» Problem 1
Reproduce the portion of the Elasticsearch scroll thread between "My sample python" and "page = es.scroll(scroll_id=sid, scroll='30s')", inclusive.

Reputation: 38502
First of all, I want to let you guys know that I know the basic work logic of how ElasticSearch Scroll API works. To use Scroll API, first, we need to call search method with some scroll value like 1m, then it will return a _scroll_id that will be used for the next consecutive calls on Scroll until all of the doc returns within loop. But the problem is I just want to use the same process on multi-thread basis, not on serially. For example:
If I have 300000 documents, then I want to process/get the docs this way
So my question is as I didn't find any way to set the from value on scroll API how can I make the scrolling process faster with threading. Not to process the documents in a serialized manner.
My sample python code
if index_name is not None and doc_type is not None and body is not None:
es = init_es()
page = es.search(index_name,doc_type, scroll = '30s',size = 10, body = body)
sid = page['_scroll_id']
scroll_size = page['hits']['total']
# Start scrolling
while (scroll_size > 0):
print("Scrolling...")
page = es.scroll(scroll_id=sid, scroll='30s')
# Update the scroll ID
sid = page['_scroll_id']
print("scroll id: " + sid)
# Get the number of results that we returned in the last scroll
scroll_size = len(page['hits']['hits'])
print("scroll size: " + str(scroll_size))
print("scrolled data :" )
print(page['aggregations'])
Upvotes: 4
Views: 10652
Reputation: 65
I met the same problem as yours, but the doc size is 1.4 million. I've had to use concurrency method and use 10 threads for data writting.

Collected data entries:

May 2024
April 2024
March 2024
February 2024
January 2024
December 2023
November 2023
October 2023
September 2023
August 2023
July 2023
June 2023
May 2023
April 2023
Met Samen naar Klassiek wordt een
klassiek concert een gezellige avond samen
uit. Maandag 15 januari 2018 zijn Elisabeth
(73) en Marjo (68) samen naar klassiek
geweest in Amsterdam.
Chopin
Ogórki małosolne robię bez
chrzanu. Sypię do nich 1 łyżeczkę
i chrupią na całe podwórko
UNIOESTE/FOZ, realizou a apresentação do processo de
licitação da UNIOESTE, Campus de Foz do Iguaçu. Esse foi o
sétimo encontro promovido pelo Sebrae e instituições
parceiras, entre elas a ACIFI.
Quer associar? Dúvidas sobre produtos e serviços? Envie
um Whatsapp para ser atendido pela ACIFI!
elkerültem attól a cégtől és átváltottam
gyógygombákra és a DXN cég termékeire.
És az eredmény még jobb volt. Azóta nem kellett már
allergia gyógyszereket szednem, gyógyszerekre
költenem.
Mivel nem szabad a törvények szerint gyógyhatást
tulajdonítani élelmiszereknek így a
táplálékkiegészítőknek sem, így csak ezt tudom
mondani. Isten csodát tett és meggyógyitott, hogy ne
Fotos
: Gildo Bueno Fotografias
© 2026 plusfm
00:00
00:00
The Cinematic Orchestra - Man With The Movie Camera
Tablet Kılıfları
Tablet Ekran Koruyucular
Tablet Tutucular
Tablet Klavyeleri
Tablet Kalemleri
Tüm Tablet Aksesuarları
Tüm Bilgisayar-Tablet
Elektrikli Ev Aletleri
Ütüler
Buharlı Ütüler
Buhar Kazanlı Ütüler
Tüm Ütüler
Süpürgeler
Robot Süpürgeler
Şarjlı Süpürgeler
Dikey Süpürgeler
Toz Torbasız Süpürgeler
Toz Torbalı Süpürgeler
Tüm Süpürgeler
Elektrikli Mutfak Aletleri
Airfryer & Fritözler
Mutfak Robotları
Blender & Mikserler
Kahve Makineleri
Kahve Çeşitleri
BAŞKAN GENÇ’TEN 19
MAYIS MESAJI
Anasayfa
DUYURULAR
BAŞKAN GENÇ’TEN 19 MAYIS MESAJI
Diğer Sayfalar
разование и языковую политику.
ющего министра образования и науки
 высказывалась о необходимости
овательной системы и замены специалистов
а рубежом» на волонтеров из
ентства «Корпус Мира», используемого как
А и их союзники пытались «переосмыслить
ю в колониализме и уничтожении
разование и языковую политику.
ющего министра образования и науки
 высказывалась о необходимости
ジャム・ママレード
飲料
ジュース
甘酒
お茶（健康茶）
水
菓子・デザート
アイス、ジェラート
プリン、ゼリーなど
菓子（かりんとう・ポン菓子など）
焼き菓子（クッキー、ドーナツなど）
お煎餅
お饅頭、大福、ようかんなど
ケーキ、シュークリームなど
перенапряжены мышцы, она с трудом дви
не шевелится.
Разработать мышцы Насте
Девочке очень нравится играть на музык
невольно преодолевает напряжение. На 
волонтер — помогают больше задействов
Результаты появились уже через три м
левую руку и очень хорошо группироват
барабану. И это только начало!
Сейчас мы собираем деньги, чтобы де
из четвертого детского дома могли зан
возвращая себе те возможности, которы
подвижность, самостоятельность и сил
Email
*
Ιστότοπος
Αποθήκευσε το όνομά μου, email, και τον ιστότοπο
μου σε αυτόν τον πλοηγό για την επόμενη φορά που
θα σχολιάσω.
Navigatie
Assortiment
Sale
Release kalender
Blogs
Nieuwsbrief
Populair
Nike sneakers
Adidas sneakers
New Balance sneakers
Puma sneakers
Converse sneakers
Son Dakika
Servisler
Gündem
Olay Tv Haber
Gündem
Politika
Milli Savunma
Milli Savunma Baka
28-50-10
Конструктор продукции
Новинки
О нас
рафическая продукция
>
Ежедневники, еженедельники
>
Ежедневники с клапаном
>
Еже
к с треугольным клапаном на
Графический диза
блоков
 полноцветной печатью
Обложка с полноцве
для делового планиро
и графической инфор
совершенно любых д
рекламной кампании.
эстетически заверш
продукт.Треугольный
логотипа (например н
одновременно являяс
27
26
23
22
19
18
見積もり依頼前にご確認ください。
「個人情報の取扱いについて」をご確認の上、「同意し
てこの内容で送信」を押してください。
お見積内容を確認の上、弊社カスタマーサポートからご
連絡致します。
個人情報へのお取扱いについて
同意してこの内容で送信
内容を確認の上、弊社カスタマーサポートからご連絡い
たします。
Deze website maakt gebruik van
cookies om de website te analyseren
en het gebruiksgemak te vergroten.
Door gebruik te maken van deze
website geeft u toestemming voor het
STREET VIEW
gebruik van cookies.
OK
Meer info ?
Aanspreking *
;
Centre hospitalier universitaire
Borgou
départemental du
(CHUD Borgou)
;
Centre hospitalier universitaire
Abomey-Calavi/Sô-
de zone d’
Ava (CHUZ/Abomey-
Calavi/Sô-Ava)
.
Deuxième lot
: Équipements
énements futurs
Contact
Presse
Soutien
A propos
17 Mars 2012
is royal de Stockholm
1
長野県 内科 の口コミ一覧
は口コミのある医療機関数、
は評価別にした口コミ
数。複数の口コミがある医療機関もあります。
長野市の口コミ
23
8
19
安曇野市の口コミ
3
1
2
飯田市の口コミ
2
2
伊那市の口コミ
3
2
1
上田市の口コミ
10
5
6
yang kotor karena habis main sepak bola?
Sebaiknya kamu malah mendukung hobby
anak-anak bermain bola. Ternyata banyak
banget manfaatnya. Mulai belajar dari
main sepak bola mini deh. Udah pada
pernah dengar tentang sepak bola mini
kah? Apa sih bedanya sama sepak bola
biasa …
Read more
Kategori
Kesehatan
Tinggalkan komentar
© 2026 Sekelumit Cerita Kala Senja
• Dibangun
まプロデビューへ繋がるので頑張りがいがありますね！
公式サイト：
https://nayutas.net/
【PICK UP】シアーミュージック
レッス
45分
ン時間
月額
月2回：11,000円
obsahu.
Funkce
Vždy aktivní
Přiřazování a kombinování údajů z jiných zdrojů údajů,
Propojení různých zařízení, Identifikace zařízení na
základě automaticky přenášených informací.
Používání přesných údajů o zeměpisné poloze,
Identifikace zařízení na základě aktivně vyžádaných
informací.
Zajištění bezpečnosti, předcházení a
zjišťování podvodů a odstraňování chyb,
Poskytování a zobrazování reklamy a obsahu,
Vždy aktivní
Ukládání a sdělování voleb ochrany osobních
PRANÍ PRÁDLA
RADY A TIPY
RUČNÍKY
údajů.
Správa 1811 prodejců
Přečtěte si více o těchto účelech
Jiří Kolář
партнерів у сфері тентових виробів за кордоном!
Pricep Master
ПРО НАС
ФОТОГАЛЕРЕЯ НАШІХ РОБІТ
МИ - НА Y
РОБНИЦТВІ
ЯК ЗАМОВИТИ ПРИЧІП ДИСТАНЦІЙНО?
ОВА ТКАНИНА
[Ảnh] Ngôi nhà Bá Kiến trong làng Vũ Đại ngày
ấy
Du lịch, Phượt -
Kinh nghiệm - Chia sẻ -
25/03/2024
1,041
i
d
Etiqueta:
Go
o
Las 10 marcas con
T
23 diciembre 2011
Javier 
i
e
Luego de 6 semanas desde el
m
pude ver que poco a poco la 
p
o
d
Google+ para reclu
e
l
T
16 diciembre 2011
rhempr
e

» Problem 2
Report each line of the listing that contains the string "Mutfak".

» Task answer 1
My sample python code
if index_name is not None and doc_type is not None and body is not None:
es = init_es()
page = es.search(index_name,doc_type, scroll = '30s',size = 10, body = body)
sid = page['_scroll_id']
scroll_size = page['hits']['total']
# Start scrolling
while (scroll_size > 0):
print("Scrolling...")
page = es.scroll(scroll_id=sid, scroll='30s')

» Task answer 2
Elektrikli Mutfak Aletleri
Mutfak Robotları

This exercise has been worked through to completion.